Each call consumes stack memory.

Too many recursive calls can overflow the stack.

Stack Overflow

Dangerous recursion:

fn recurse() void {
    recurse();
}

Eventually:

stack overflow

This is why recursive algorithms must reduce the problem size.

Tail Recursion

Tail recursion happens when the recursive call is the final operation.

Example:

fn countdown(n: u32) void {
    if (n == 0) {
        return;
    }

    return countdown(n - 1);
}

Some compilers optimize this into loops.

This is called tail-call optimization.

Whether optimization occurs depends on compiler behavior and circumstances.

Recursion vs Loops

Many recursive algorithms can also be written with loops.

Recursive factorial:

fn factorial(n: u32) u32 {
    if (n == 0) {
        return 1;
    }

    return n * factorial(n - 1);
}

Iterative factorial:

fn factorialIterative(n: u32) u32 {
    var result: u32 = 1;
    var i: u32 = 1;

    while (i <= n) : (i += 1) {
        result *= i;
    }

    return result;
}

Both compute the same result.

Loops are often more memory-efficient.

Recursion is often more elegant for tree-like problems.

When Recursion Is Useful

Recursion works especially well for:

  • trees
  • graphs
  • parsers
  • file systems
  • divide-and-conquer algorithms
  • mathematical definitions

Examples:

  • quicksort
  • mergesort
  • expression parsing
  • JSON traversal
  • AST walking
  • game search algorithms

When Recursion Is Dangerous

Recursion can become problematic when:

  • recursion depth becomes very large
  • stack usage becomes excessive
  • repeated work makes algorithms slow
  • termination conditions are unclear

Naive Fibonacci is a classic inefficient recursion example.

Recursive Parsing

Compilers frequently use recursion.

Expression grammars naturally become recursive functions.

Conceptual parser:

fn parseExpression() void {
    parseTerm();
}

Then:

fn parseTerm() void {
    parseFactor();
}

This style is called recursive descent parsing.
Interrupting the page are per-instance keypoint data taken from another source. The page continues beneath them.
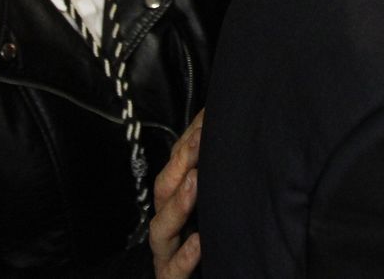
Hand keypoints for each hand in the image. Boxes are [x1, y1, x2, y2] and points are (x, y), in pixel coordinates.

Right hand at [150, 109, 202, 278]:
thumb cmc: (202, 244)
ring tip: (195, 182)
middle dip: (180, 164)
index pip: (174, 169)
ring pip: (162, 227)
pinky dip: (185, 256)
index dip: (187, 143)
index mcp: (174, 204)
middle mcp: (167, 225)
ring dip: (178, 203)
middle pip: (164, 191)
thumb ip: (210, 176)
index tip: (205, 120)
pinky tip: (199, 242)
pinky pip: (174, 270)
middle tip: (199, 141)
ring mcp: (166, 253)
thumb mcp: (205, 208)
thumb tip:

It is extremely common in language tooling.

A Complete Example

const std = @import("std");

fn sum(values: []const i32) i32 {
    if (values.len == 0) {
        return 0;
    }

    return values[0] + sum(values[1..]);
}

pub fn main() void {
    const numbers = [_]i32{ 1, 2, 3, 4, 5 };

    const result = sum(&numbers);

    std.debug.print("{}\n", .{result});
}

Output:

15

Execution:

1 + sum([2,3,4,5])
2 + sum([3,4,5])
3 + sum([4,5])
4 + sum([5])
5 + sum([])
0

Then the results combine while unwinding.

Mental Model

Recursion means:

solve a problem using smaller versions of the same problem

A recursive function repeatedly reduces the problem until reaching a simple stopping case.

The essential ingredients are:

Part Purpose
Base case stops recursion
Recursive case reduces the problem
Progress moves toward termination

Without all three, recursion fails.

Recursion is one of the most important ideas in computer science because many real-world structures are naturally recursive.